**WHAT IS REQUIRED**: Leave the pictures out and write out exactly the lines from the top of the entries through the line containing "<source format=sv>".

**Electronic design files**:
_ _ _ _ _
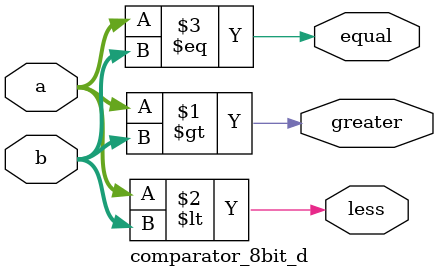
<source format=v>
module comparator_8bit_d(
    input wire [7:0] a,
    input wire [7:0] b,
    output greater,
    output less,
    output equal
);

    assign greater = (a > b);
    assign less    = (a < b);
    assign equal  = (a == b);    

endmodule


</source>
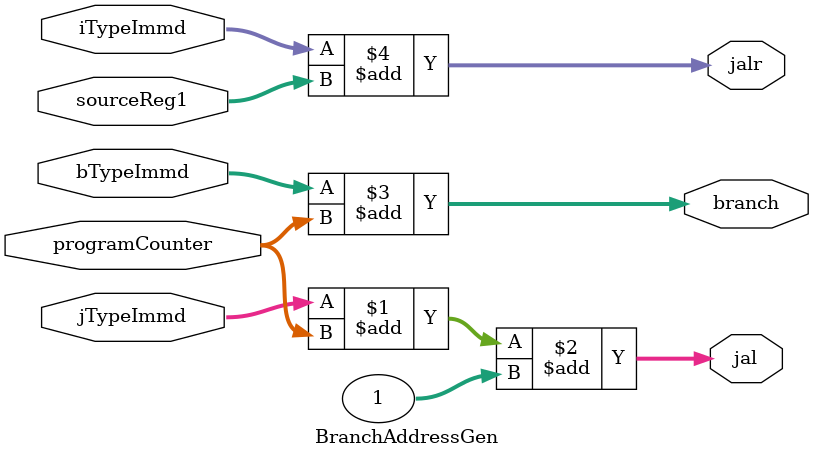
<source format=sv>
`timescale 1ns / 1ps


module BranchAddressGen(
    // Inputs
    input [31:0] programCounter,
    input [31:0] jTypeImmd,
    input [31:0] bTypeImmd,
    input [31:0] iTypeImmd,
    input [31:0] sourceReg1,

    // Outputs
    output logic [31:0] jal,
    output logic [31:0] branch,
    output logic [31:0] jalr
);

    // Generate the jal address
    assign jal = jTypeImmd + programCounter + 1;

    // Generate the branch address
    assign branch = bTypeImmd + programCounter;
    
    // Generate the jalr address
    assign jalr = iTypeImmd + sourceReg1;

endmodule
</source>
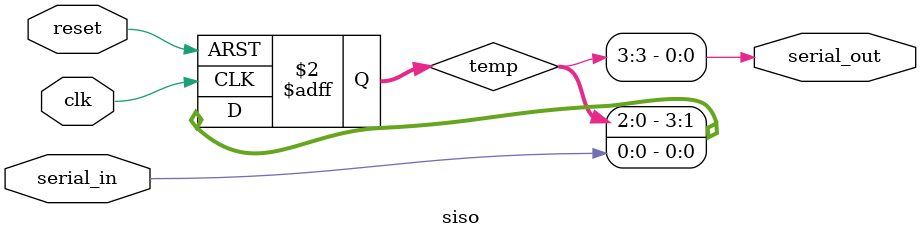
<source format=v>
module siso (
    input clk,
    input reset,
    input serial_in,
    output serial_out
);
    reg [3:0] temp;

    always @(posedge clk or posedge reset) begin
        if (reset)
            temp <= 4'b0000;
        else
            temp <= {temp[2:0], serial_in};
    end

    assign serial_out = temp[3];

endmodule

</source>
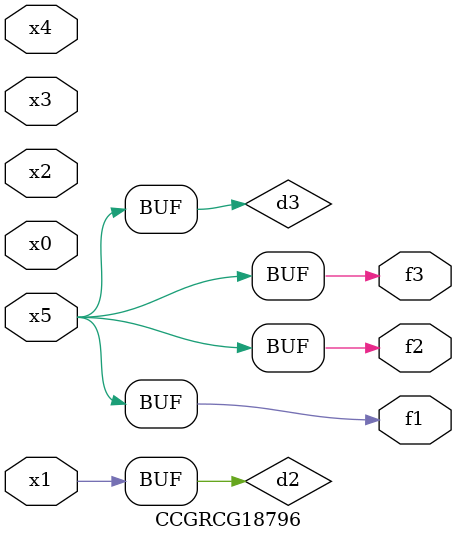
<source format=v>
module CCGRCG18796(
	input x0, x1, x2, x3, x4, x5,
	output f1, f2, f3
);

	wire d1, d2, d3;

	not (d1, x5);
	or (d2, x1);
	xnor (d3, d1);
	assign f1 = d3;
	assign f2 = d3;
	assign f3 = d3;
endmodule

</source>
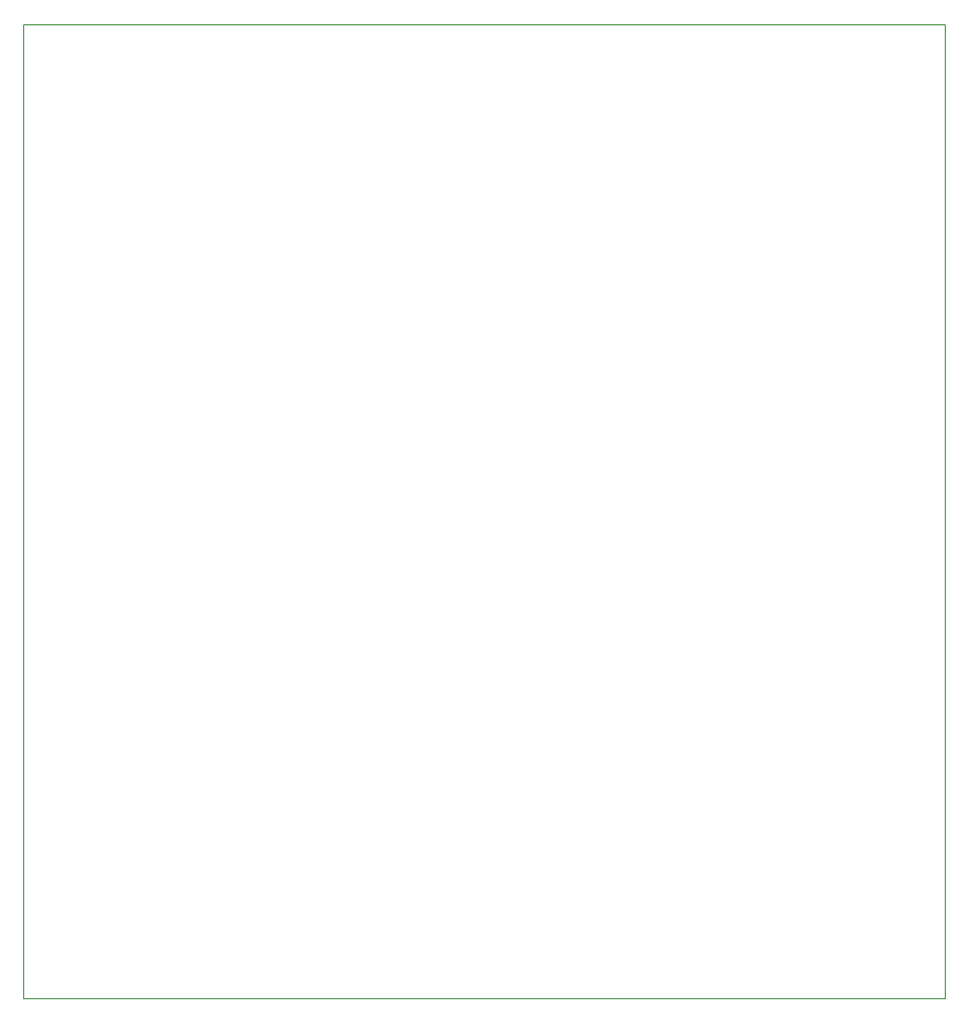
<source format=gbo>
G04 MADE WITH FRITZING*
G04 WWW.FRITZING.ORG*
G04 DOUBLE SIDED*
G04 HOLES PLATED*
G04 CONTOUR ON CENTER OF CONTOUR VECTOR*
%ASAXBY*%
%FSLAX23Y23*%
%MOIN*%
%OFA0B0*%
%SFA1.0B1.0*%
%ADD10R,5.590560X5.905520X5.574560X5.889520*%
%ADD11C,0.008000*%
%LNSILK0*%
G90*
G70*
G54D11*
X4Y5902D02*
X5587Y5902D01*
X5587Y4D01*
X4Y4D01*
X4Y5902D01*
D02*
G04 End of Silk0*
M02*
</source>
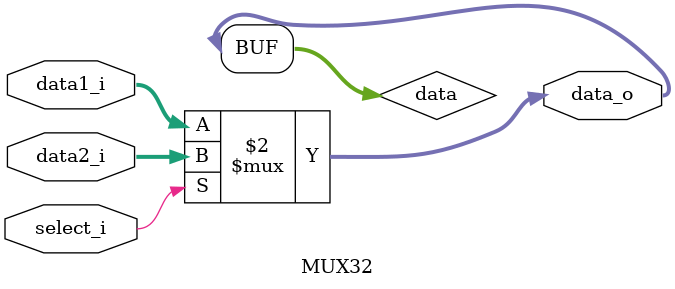
<source format=v>
module MUX32
(
    data1_i  ,
    data2_i  ,
    select_i ,
    data_o   
);
input [31:0] data1_i, data2_i;
input select_i;
output [31:0] data_o;
reg [31:0] data;
assign data_o=data;
always @ (*) begin
    data=select_i ? data2_i : data1_i;
    // $display("%d",data);
end

endmodule
</source>
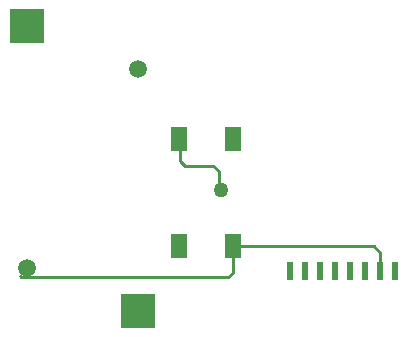
<source format=gbr>
%TF.GenerationSoftware,Altium Limited,Altium Designer,20.0.13 (296)*%
G04 Layer_Physical_Order=2*
G04 Layer_Color=16711680*
%FSLAX45Y45*%
%MOMM*%
%TF.FileFunction,Copper,L2,Bot,Signal*%
%TF.Part,Single*%
G01*
G75*
%TA.AperFunction,Conductor*%
%ADD14C,0.25400*%
%TA.AperFunction,ComponentPad*%
%ADD15R,0.60000X1.60000*%
%ADD16C,1.50800*%
%ADD17R,3.00000X3.00000*%
%TA.AperFunction,ViaPad*%
%ADD18C,1.27000*%
%TA.AperFunction,SMDPad,CuDef*%
%ADD19R,1.40000X2.10000*%
D14*
X14501199Y5488600D02*
X14558630Y5431170D01*
Y5283200D02*
Y5431170D01*
X13306000Y5488600D02*
X14501199D01*
X11506200Y5239800D02*
X11513600Y5232400D01*
X13271500D01*
X13306000Y5266900D02*
Y5488600D01*
X13271500Y5232400D02*
X13306000Y5266900D01*
X12865100Y6210300D02*
X12903200Y6172200D01*
X13144501D01*
X12865100Y6210300D02*
Y6389500D01*
X12856000Y6398600D02*
X12865100Y6389500D01*
X13188560Y5988440D02*
Y6128140D01*
X13144501Y6172200D02*
X13188560Y6128140D01*
Y5988440D02*
X13208000Y5969000D01*
D15*
X14431609Y5283200D02*
D03*
X14304610D02*
D03*
X14177609D02*
D03*
X14050609D02*
D03*
X13923608D02*
D03*
X13796609D02*
D03*
X14558630D02*
D03*
X14683069D02*
D03*
D16*
X12509500Y6990300D02*
D03*
X11569700Y5308600D02*
D03*
D17*
X12509500Y4940300D02*
D03*
X11569700Y7358600D02*
D03*
D18*
X13208000Y5969000D02*
D03*
D19*
X13306000Y6398600D02*
D03*
Y5488600D02*
D03*
X12856000D02*
D03*
Y6398600D02*
D03*
%TF.MD5,b56ed61b169e0956d4cbba8d1cef238e*%
M02*

</source>
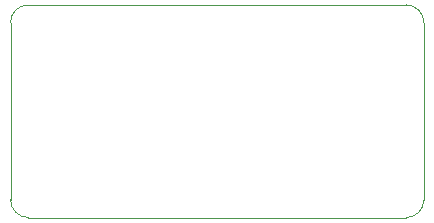
<source format=gbr>
G04*
G04 #@! TF.GenerationSoftware,Altium Limited,Altium Designer,23.1.1 (15)*
G04*
G04 Layer_Color=0*
%FSLAX25Y25*%
%MOIN*%
G70*
G04*
G04 #@! TF.SameCoordinates,1495F0C7-D67D-4403-963C-54D1E027F531*
G04*
G04*
G04 #@! TF.FilePolarity,Positive*
G04*
G01*
G75*
%ADD67C,0.00100*%
D67*
X373500Y298905D02*
Y357961D01*
D02*
G02*
X379405Y363866I5906J0D01*
G01*
X505390D01*
D02*
G02*
X511295Y357961I0J-5906D01*
G01*
Y298905D01*
D02*
G02*
X505390Y293000I-5906J0D01*
G01*
X379405D01*
D02*
G02*
X373500Y298905I0J5906D01*
G01*
M02*

</source>
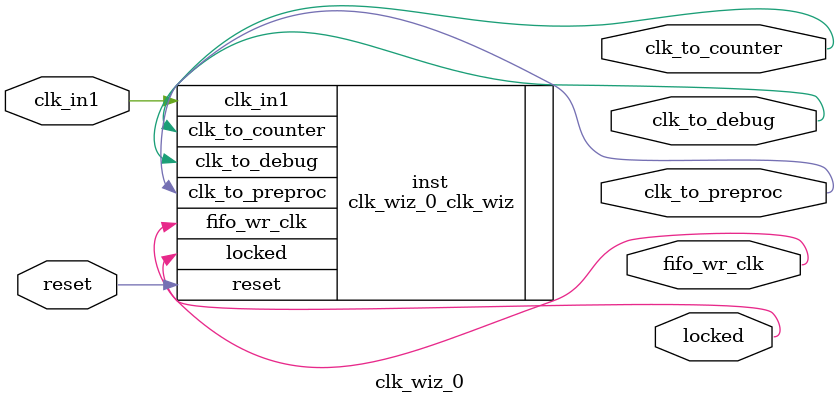
<source format=v>


`timescale 1ps/1ps

(* CORE_GENERATION_INFO = "clk_wiz_0,clk_wiz_v6_0_3_0_0,{component_name=clk_wiz_0,use_phase_alignment=true,use_min_o_jitter=false,use_max_i_jitter=false,use_dyn_phase_shift=false,use_inclk_switchover=false,use_dyn_reconfig=false,enable_axi=0,feedback_source=FDBK_AUTO,PRIMITIVE=MMCM,num_out_clk=4,clkin1_period=15.385,clkin2_period=10.0,use_power_down=false,use_reset=true,use_locked=true,use_inclk_stopped=false,feedback_type=SINGLE,CLOCK_MGR_TYPE=NA,manual_override=false}" *)

module clk_wiz_0 
 (
  // Clock out ports
  output        clk_to_preproc,
  output        fifo_wr_clk,
  output        clk_to_counter,
  output        clk_to_debug,
  // Status and control signals
  input         reset,
  output        locked,
 // Clock in ports
  input         clk_in1
 );

  clk_wiz_0_clk_wiz inst
  (
  // Clock out ports  
  .clk_to_preproc(clk_to_preproc),
  .fifo_wr_clk(fifo_wr_clk),
  .clk_to_counter(clk_to_counter),
  .clk_to_debug(clk_to_debug),
  // Status and control signals               
  .reset(reset), 
  .locked(locked),
 // Clock in ports
  .clk_in1(clk_in1)
  );

endmodule

</source>
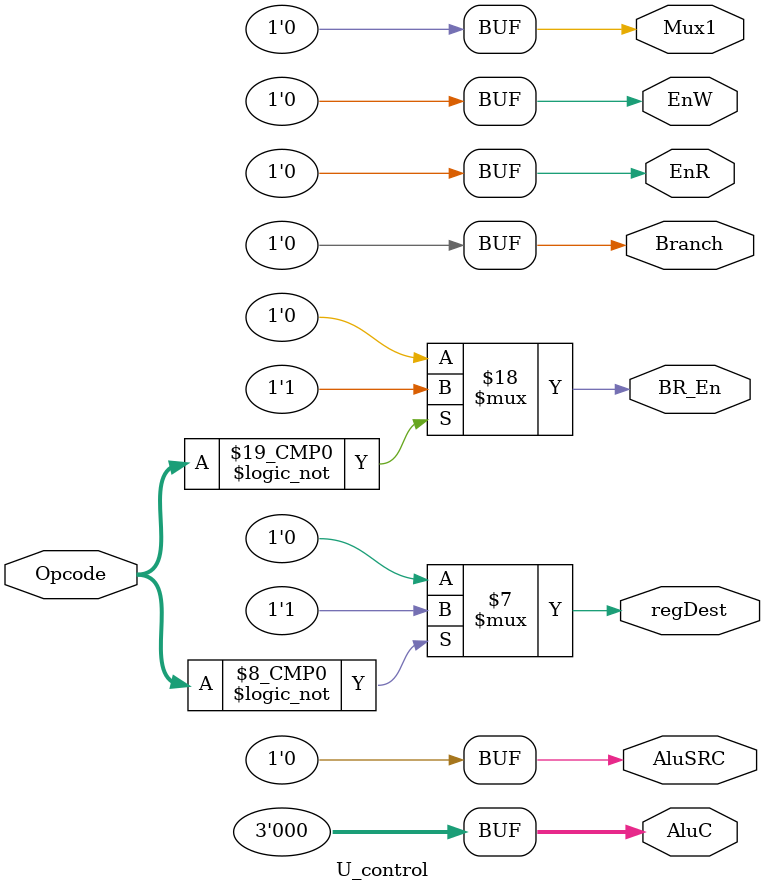
<source format=v>
`timescale 1ns/1ns

module U_control (
    input [5:0] Opcode,
    output reg BR_En,    // RegWrite - Habilita escritura en banco de registros
    output reg [2:0] AluC,    // AluOp - Código de operación para ALU
    output reg EnW,      // MemWrite - Habilita escritura en memoria
    output reg EnR,      // MemRead - Habilita lectura de memoria
    output reg Mux1,     // MemToReg - Selecciona entre ALU y memoria
    output reg regDest,  // RegDest - Selecciona registro destino
    output reg AluSRC,   // AluSrc - Selecciona entre registro y valor inmediato
    output reg Branch    // Branch - Habilita salto condicional
);

    // Parámetros para los opcodes
    localparam R_TYPE = 6'b000000;

    always @(*) begin
        // Valores por defecto para evitar latches
        BR_En = 1'b0;
        AluC = 3'b000;
        EnW = 1'b0;
        EnR = 1'b0;
        Mux1 = 1'b0;
        regDest = 1'b0;
        Branch = 1'b0;
        AluSRC = 1'b0;

        case(Opcode)
            R_TYPE: begin
                // Señales para instrucciones tipo R
                BR_En = 1'b1;     // Habilitar escritura en registro
                AluC = 3'b000;    // Operación ALU determinada por campo funct
                EnW = 1'b0;       // No escribir en memoria
                EnR = 1'b0;       // No leer de memoria
                Mux1 = 1'b0;      // Seleccionar resultado de ALU
                regDest = 1'b1;   // Seleccionar rd como registro destino
                Branch = 1'b0;    // No es instrucción de salto
                AluSRC = 1'b0;    // Usar registro como segundo operando
            end
            
            default: begin
                // Mantener valores por defecto
            end
        endcase
    end

endmodule
</source>
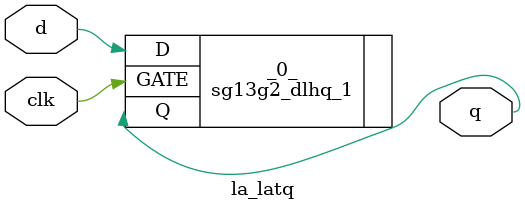
<source format=v>

/* Generated by Yosys 0.44 (git sha1 80ba43d26, g++ 11.4.0-1ubuntu1~22.04 -fPIC -O3) */

(* top =  1  *)
(* src = "generated" *)
module la_latq (
    d,
    clk,
    q
);
  (* src = "generated" *)
  input clk;
  wire clk;
  (* src = "generated" *)
  input d;
  wire d;
  (* src = "generated" *)
  output q;
  wire q;
  (* module_not_derived = 32'b00000000000000000000000000000001 *) (* src = "generated" *)
  sg13g2_dlhq_1 _0_ (
      .D(d),
      .GATE(clk),
      .Q(q)
  );
endmodule

</source>
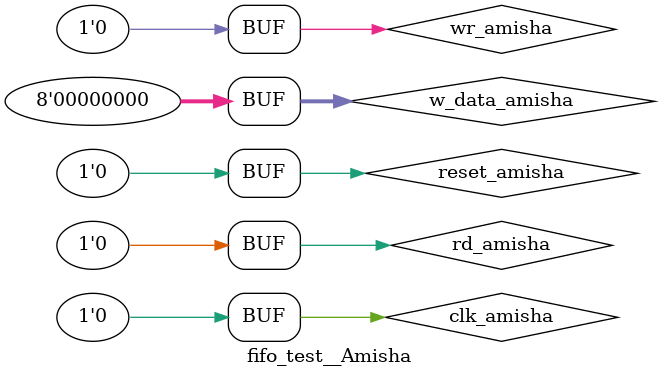
<source format=v>
`timescale 1ns / 1ps


module fifo_test__Amisha;

	// Inputs
	reg clk_amisha;
	reg reset_amisha;
	reg rd_amisha;
	reg wr_amisha;
	reg [7:0] w_data_amisha;

	// Outputs
	wire empty_amisha;
	wire full_amisha;
	wire [7:0] r_data_amisha;

	// Instantiate the Unit Under Test (UUT)
	fifo_Amisha uut (
		.clk_amisha(clk_amisha), 
		.reset_amisha(reset_amisha), 
		.rd_amisha(rd_amisha), 
		.wr_amisha(wr_amisha), 
		.w_data_amisha(w_data_amisha), 
		.empty_amisha(empty_amisha), 
		.full_amisha(full_amisha), 
		.r_data_amisha(r_data_amisha)
	);

	initial begin
		// Initialize Inputs
		clk_amisha = 0;
		reset_amisha = 0;
		rd_amisha = 0;
		wr_amisha = 0;
		w_data_amisha = 0;

		// Wait 100 ns for global reset to finish
		#100;
        
		// Add stimulus here

	end
      
endmodule


</source>
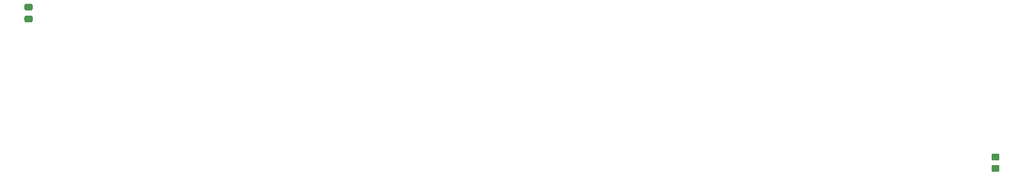
<source format=gbr>
%TF.GenerationSoftware,KiCad,Pcbnew,8.0.2*%
%TF.CreationDate,2024-05-29T12:03:12+02:00*%
%TF.ProjectId,IOT_ESP32,494f545f-4553-4503-9332-2e6b69636164,rev?*%
%TF.SameCoordinates,Original*%
%TF.FileFunction,Paste,Bot*%
%TF.FilePolarity,Positive*%
%FSLAX46Y46*%
G04 Gerber Fmt 4.6, Leading zero omitted, Abs format (unit mm)*
G04 Created by KiCad (PCBNEW 8.0.2) date 2024-05-29 12:03:12*
%MOMM*%
%LPD*%
G01*
G04 APERTURE LIST*
G04 Aperture macros list*
%AMRoundRect*
0 Rectangle with rounded corners*
0 $1 Rounding radius*
0 $2 $3 $4 $5 $6 $7 $8 $9 X,Y pos of 4 corners*
0 Add a 4 corners polygon primitive as box body*
4,1,4,$2,$3,$4,$5,$6,$7,$8,$9,$2,$3,0*
0 Add four circle primitives for the rounded corners*
1,1,$1+$1,$2,$3*
1,1,$1+$1,$4,$5*
1,1,$1+$1,$6,$7*
1,1,$1+$1,$8,$9*
0 Add four rect primitives between the rounded corners*
20,1,$1+$1,$2,$3,$4,$5,0*
20,1,$1+$1,$4,$5,$6,$7,0*
20,1,$1+$1,$6,$7,$8,$9,0*
20,1,$1+$1,$8,$9,$2,$3,0*%
G04 Aperture macros list end*
%ADD10RoundRect,0.250000X0.475000X-0.337500X0.475000X0.337500X-0.475000X0.337500X-0.475000X-0.337500X0*%
%ADD11RoundRect,0.250000X-0.450000X0.350000X-0.450000X-0.350000X0.450000X-0.350000X0.450000X0.350000X0*%
G04 APERTURE END LIST*
D10*
%TO.C,C8*%
X-46050000Y-50025000D03*
X-46050000Y-47950000D03*
%TD*%
D11*
%TO.C,R11*%
X126040000Y-74730000D03*
X126040000Y-76730000D03*
%TD*%
M02*

</source>
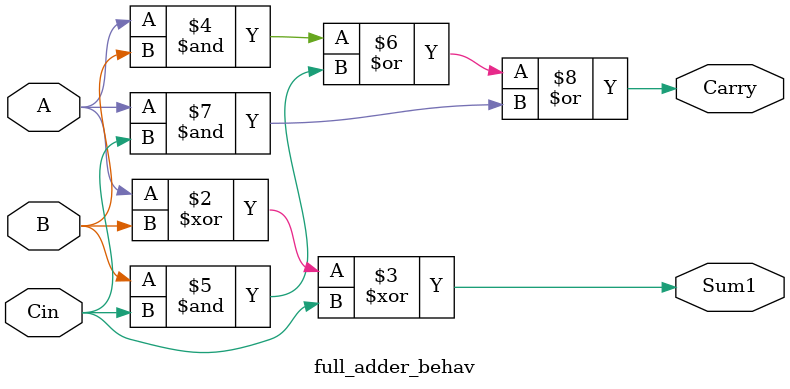
<source format=v>
module full_adder_behav(Sum1, Carry, A, B, Cin);
input A, B, Cin;
output Sum1, Carry;
reg Sum1, Carry;
always @ (A, B, Cin)
begin
	Sum1 = A ^ B ^ Cin;
	Carry = (A & B) | (B & Cin) | (A & Cin);
end
endmodule 
</source>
_ _ _ _ _
**WRITTEN REPLY**:
<source format=v>
module comparator_8bit_d(
    input wire [7:0] a,
    input wire [7:0] b,
    output greater,
    output less,
    output equal
);

    assign greater = (a > b);
    assign less    = (a < b);
    assign equal  = (a == b);    

endmodule


</source>
<source format=sv>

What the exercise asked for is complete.